Tuesday, November 4, 2008

Historical documents of Hetman period returned to Ukraine, says Foreign Minister

Historical documents of the Hetman period returned to Ukraine on Monday. They include, in particular, the first publication of a poem "Mazeppa" by Lord Byron, dated 1819, Ukrainian Foreign Minister Volodymyr Ohryzko said during a ceremony of returning the archives. He said that this publication had returned from the United Kingdom via the Ukrainian embassy.

Vatican returned through the Ukrainian embassy a copy of the unique document of the Hetman period - a letter written in the Polish language in 1684 by Hetman of the Right-Bank Cossacks Andriy Mohyla to Pope Innocent XI in which he thanked the Pope for financial assistance provided for the fight against Turks.

Moreover, Ohryzko said that Estonia had returned to Ukraine the copies of cipher correspondence of the late 17th century in which the issue concerns the movement of Russian troops and the military-political situation in Ukraine.

With the goal of implementing an agreement signed between Hetman's Capital Reserve in Baturyn and Saint Petersburg Institute of History, with the assistance of Ukraine's consulate general in Saint Petersburg, the reserve has already received the first copies of documents from the well-known archives of Baturyn, the last Hetman's capital of Ukraine, which was destroyed by Russian Emperor Peter I in 1708.

Ohryzko said that the archives of outstanding Ukrainian poets Taras Shevchenko and Lesia Ukrainka, as well as the Swiss heritage of ballet star Serge Lifar had been returned from New York, with the ministry's assistance.
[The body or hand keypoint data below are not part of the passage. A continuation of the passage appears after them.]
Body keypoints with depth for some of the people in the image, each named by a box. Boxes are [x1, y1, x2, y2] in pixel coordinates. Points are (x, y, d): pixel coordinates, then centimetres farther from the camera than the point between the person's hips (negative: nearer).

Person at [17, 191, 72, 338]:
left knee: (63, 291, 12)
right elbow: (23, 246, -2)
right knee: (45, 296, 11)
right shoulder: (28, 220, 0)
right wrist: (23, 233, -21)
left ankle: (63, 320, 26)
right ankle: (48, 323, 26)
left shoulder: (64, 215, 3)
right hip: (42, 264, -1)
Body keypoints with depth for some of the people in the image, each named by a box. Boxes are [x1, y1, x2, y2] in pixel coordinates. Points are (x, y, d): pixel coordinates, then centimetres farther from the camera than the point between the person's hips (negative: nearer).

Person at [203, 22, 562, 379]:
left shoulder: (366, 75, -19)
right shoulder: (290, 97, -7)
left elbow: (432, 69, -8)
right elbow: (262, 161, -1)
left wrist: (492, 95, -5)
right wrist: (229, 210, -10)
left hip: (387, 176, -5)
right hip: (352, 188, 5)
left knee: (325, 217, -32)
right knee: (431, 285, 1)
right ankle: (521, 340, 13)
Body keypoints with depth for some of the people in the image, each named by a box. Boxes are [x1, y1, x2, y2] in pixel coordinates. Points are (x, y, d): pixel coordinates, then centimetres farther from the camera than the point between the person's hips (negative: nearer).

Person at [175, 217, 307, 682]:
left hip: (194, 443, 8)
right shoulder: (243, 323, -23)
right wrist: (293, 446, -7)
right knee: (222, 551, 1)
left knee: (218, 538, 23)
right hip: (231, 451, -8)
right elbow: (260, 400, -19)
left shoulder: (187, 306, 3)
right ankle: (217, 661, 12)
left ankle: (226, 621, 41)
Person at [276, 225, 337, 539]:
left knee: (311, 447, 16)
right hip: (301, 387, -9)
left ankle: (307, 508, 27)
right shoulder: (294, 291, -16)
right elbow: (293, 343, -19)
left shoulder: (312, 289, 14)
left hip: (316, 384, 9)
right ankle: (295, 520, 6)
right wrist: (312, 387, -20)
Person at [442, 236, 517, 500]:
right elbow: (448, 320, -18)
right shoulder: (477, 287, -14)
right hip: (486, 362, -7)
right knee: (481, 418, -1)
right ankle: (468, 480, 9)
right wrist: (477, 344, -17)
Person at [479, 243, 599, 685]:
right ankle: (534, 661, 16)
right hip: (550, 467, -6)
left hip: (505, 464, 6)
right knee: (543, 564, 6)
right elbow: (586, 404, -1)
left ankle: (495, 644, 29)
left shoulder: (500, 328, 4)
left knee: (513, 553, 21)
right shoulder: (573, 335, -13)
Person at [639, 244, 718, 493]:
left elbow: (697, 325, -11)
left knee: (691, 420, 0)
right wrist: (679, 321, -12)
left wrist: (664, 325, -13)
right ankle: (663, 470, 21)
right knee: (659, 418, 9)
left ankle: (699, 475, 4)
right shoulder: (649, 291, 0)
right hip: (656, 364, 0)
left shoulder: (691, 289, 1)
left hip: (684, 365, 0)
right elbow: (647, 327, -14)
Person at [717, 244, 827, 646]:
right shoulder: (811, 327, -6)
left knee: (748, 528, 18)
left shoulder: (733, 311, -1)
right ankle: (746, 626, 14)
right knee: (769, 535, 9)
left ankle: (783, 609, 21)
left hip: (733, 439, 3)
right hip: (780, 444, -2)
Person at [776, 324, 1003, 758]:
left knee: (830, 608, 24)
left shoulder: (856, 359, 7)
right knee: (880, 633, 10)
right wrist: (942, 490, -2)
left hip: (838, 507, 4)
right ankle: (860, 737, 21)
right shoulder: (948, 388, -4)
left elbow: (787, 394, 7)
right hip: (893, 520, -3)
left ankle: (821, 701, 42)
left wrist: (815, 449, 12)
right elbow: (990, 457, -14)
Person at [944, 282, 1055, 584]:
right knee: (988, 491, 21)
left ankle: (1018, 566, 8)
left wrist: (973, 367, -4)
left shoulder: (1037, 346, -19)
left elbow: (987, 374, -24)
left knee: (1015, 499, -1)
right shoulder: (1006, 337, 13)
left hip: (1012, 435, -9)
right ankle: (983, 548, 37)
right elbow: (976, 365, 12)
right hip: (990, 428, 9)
Over hundreds of archives, which belonged to Ukraine's cultural heritage, have been recently returned to the motherland. This also concerns the tragic pages of history, particularly the Famine of 1932-1933 in Ukraine.

Ohryzko said that owing to these documents, Ukraine's real history is being crystallized and freed from "non-disclosure" and artificial strata of the Soviet period when it was banned in Ukraine even to mention its heroes, Hetmans, writers, and scientists.